*** Opening of RECORDS ***

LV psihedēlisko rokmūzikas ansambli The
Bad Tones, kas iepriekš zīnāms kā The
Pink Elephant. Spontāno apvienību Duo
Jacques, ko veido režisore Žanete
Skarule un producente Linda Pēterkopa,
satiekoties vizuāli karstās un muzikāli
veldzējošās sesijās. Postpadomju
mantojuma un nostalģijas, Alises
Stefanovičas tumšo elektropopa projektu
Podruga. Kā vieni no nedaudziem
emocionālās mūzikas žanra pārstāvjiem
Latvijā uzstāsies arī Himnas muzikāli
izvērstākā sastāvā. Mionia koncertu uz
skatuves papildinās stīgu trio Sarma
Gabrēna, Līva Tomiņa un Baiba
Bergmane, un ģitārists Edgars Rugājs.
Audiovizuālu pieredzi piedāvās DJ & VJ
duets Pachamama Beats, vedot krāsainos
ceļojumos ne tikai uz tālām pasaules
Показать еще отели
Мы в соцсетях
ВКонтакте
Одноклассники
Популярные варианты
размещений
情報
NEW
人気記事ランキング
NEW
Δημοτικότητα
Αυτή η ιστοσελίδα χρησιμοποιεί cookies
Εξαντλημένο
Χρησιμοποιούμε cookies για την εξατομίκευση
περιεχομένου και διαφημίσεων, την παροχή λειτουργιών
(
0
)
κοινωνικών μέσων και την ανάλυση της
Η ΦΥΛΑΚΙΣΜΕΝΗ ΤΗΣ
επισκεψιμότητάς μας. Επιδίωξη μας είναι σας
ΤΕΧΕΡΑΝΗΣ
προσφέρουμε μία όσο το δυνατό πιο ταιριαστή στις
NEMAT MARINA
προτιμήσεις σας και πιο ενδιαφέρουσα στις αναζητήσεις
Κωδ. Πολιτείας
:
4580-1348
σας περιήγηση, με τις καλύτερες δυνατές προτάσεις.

*** Close of RECORDS ***

WORK INSTRUCTIONS: I would like you to report every line in the listing above that contains "στις".

TASK RESPONSE:
προσφέρουμε μία όσο το δυνατό πιο ταιριαστή στις
προτιμήσεις σας και πιο ενδιαφέρουσα στις αναζητήσεις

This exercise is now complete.